Le elezioni generali in Messico sono le elezioni più violente di sempre. Mentre tutti i nostri occhi sono puntati alle prossime elezioni europee, ed ai paesi vicini a noi come le nuove elezioni annunciate dagli UK, il nostro sguardo è distratto.
Indipendentemente dal risultato, verranno certamente ricordate per la lunga scia di omicidi che le hanno caratterizzate. L’omicidio di Bertha Gisela Gaytán è solo l’ultimo di una lunga serie. Da gennaio sono stati uccisi almeno 15 candidati politici, tutti impegnati nella campagna elettorale delle elezioni generali di domenica 2 giugno.
Un video pubblicato dai media locali mostra una persona che si avvicinava ad Alfredo Cabrera (in corsa per la nomina di sindaco) e gli sparava più volte, provocando caos e panico tra i partecipanti all’evento. Il governo ha dichiarato che dallo scorso settembre sono state uccise almeno 22 persone in corsa per una carica locale.

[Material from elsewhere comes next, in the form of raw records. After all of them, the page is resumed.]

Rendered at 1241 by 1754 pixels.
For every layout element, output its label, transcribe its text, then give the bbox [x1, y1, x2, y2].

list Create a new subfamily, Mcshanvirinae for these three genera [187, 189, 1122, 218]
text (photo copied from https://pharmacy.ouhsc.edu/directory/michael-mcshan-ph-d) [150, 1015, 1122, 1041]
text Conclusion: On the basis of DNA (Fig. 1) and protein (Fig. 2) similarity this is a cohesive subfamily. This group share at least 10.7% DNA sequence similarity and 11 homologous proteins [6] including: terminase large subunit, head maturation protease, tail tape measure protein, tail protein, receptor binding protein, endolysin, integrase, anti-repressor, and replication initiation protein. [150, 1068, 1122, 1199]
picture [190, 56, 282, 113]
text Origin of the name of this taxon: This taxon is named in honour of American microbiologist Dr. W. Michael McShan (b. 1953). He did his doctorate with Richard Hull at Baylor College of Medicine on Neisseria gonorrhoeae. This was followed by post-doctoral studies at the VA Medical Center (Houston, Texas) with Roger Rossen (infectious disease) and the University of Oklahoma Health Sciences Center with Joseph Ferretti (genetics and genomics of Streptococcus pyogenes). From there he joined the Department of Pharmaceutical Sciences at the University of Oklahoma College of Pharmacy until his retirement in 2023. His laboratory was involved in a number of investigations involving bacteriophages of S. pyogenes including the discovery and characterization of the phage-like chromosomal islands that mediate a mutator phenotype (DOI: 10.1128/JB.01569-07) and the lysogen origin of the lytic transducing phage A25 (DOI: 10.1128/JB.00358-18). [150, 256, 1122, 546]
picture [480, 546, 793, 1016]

I nomi citati sopra sono solo gli ultimi di una lunga fila che vede oltre 30 morti e 50 feriti dietro di sé. Non è solo una questione di numeri ma anche di espansione se si considerano aggressioni e minacce. Centosettanta attacchi di cui: 29 aggressioni, 11 rapimenti e 77 minacce di morte. Sono stati registrati almeno 27 omicidi di persone che non erano in campagna elettorale ma parenti, organizzatori politici, leader di comunità o politici già in carica.
Le vittime provengono dalla stragrande maggioranza dalla politica locale.
Ci sono zone del paese in cui c’è un assenza totale dello Stato. Né le forze di sicurezza, né i governi locali possono agire. Le elezioni non sono solo per la presidenza. Queste del 2024 saranno le più grandi svolte in Messico. L’Economist ha contato rappresentanti da eleggere per tutti i 628 seggi del congresso; per nove governatori; più di diecimila legislatori locali e circa 18mila cariche locali.
Queste elezioni determineranno l’ambiente politico in cui opererà il prossimo presidente. Numeri che rendono questo voto il più grande della storia del Messico. Un dato che già di per sé aiuta a spiegare i casi crescenti di omicidi, minacce e attentati. Ma non basta.
I gruppi criminali hanno bisogno di funzionari che siano più facilmente manovrabili e questo avviene soprattutto in contesti più piccoli dove anche il potere decisionale è concentrato in poche mani e dove minacce e tangenti possono garantire che un sindaco o un consigliere comunale di una piccola città chiuda un occhio sulle attività illecite. Per i cartelli è più efficace influenzare la politica a livello locale anche perché sono i contesti più deboli e con meno risorse.
In Messico il numero di omicidi, compresi quelli per motivi politici, è particolarmente alto per via della forte presenza della criminalità organizzata legata al narcotraffico in varie parti del paese, soprattutto quelle più povere. Negli ultimi cinque anni ci sono stati almeno 30mila omicidi all’anno: sono 23 ogni 100mila abitanti, 40 volte più che in Italia, dove sono circa 0,5 ogni 100mila abitanti.